Journalists employ the power of the keyboard for the sake of the cause.  Writer Steven Price hopes that his forthcoming book, Over the Top: The Architectural History of Trousdale Estates, Beverly Hill, will do for the exclusive community known for its sprawling mid-century houses, what Mr. Rawlins' book did for Horace Gifford's Fire Island.  The book will discuss some the failure as well as the success, including the purchase of of a 1956 Harold Levitt -designed house by actors Ellen DeGeneres and Portia de Rossi.  Never underestimate the power of celebrity.  If a celebrity thinks an older building is important, then it must important.  Diane Keaton is the best-known celebrity preservationist who currently is the Los Angeles Conservancy's Vice-President of Education and Community Relations and sits on the Board of Trustees of the National Trust for Historic Preservation. Ms. DeGeneres is an exception to the norm.  Financially she is part of the one-percent but she's also part of a minority that knows a good thing when it sees it.  Will those of who love our modern out shout the the skeptics?
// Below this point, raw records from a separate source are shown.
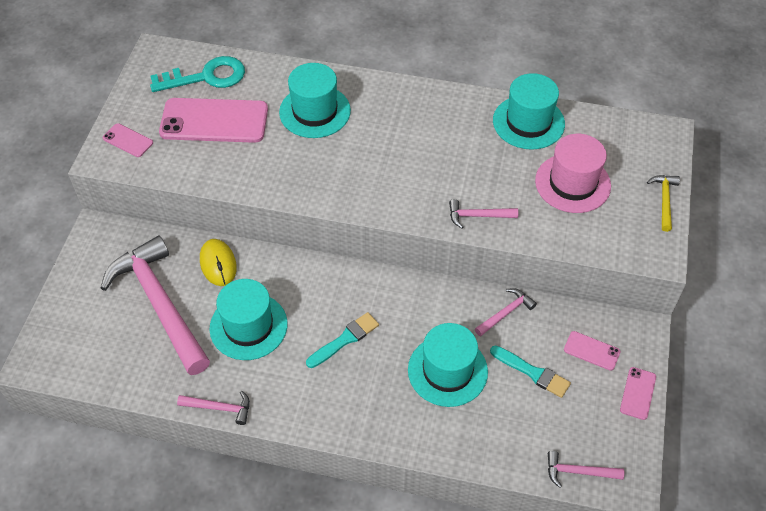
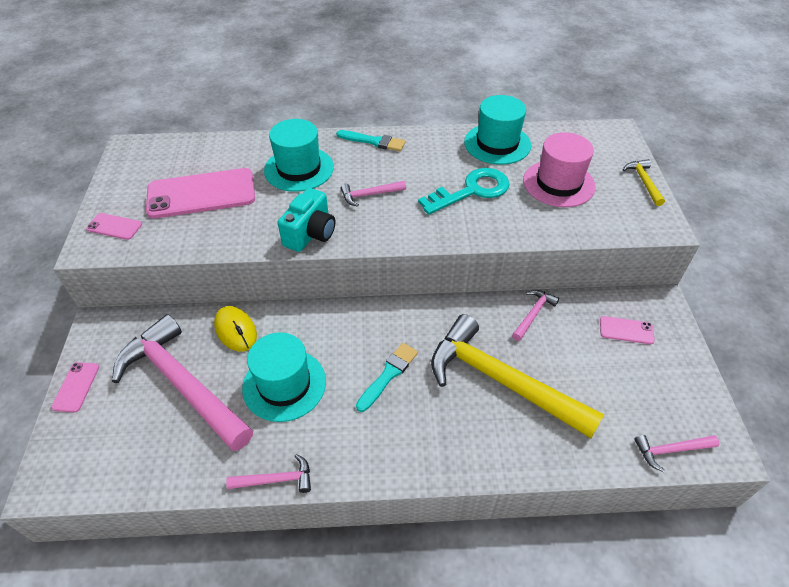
camera: 15 degrees left, 5 degrees down
turquoise key [150,56,245,92] -> turquoise key moved to [418,168,510,215]
turquoise hat [408,323,488,407] -> yellow hammer [431,314,604,438]
pink hammer [449,199,518,228] -> pink hammer moved to [340,181,406,207]
turquoise brush [490,345,571,398] -> turquoise brush moved to [336,130,406,151]
pink phone [620,367,656,420] -> pink phone moved to [51,362,99,412]
none -> turquoise camera [278,188,335,252]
St. Louis County Library: Lewis and Clark Branch, 1963
Frederick Dunn
You don't have to be a celebrity to out shout the skeptics.  In the city of St. Louis, Missouri, the Lewis and Clark Branch Library with its bold stained-glass windows, was slated for demolition.  Aaron Cohen Associates, literary consultants based in Croton-on-Hudson, New York concluded that the neighborhood needed a 20,000 square-foot facility, the library is 16,000 square-feet.  So far the library board has not seen fit to allocate funds to add another 4,000 square-feet to the building.  Lindsey Derrington, a historic preservation consultant and board member of Modern STL which is working to save the building, noted that Aaron Cohen Associates were asked to consider the architectural merits of the building.  "It's fifty years they deemed it obsolete."  Ouch.

For some modernist buildings, fifty years old is the equivalent of infancy.  Paul Rudolph's Art and Architecture Building on the campus of Yale University just turned fifty this year and because of its connection to the venerable institution, it'll be around for years to come.  Unfortunately the same can't be said for lesser known buildings.  Thus it's best to pick your battles.  Sentiment can't be your guiding force in preservation.  While everyone has specific memories associated with places, sometimes you need to be more pragmatic.  In a recession, new development plans tend to get put on hold and rehabilitating older buildings merit serious consideration.  No one hopes for another recession but maybe, just maybe spending some of that money on an older building is a better idea, please.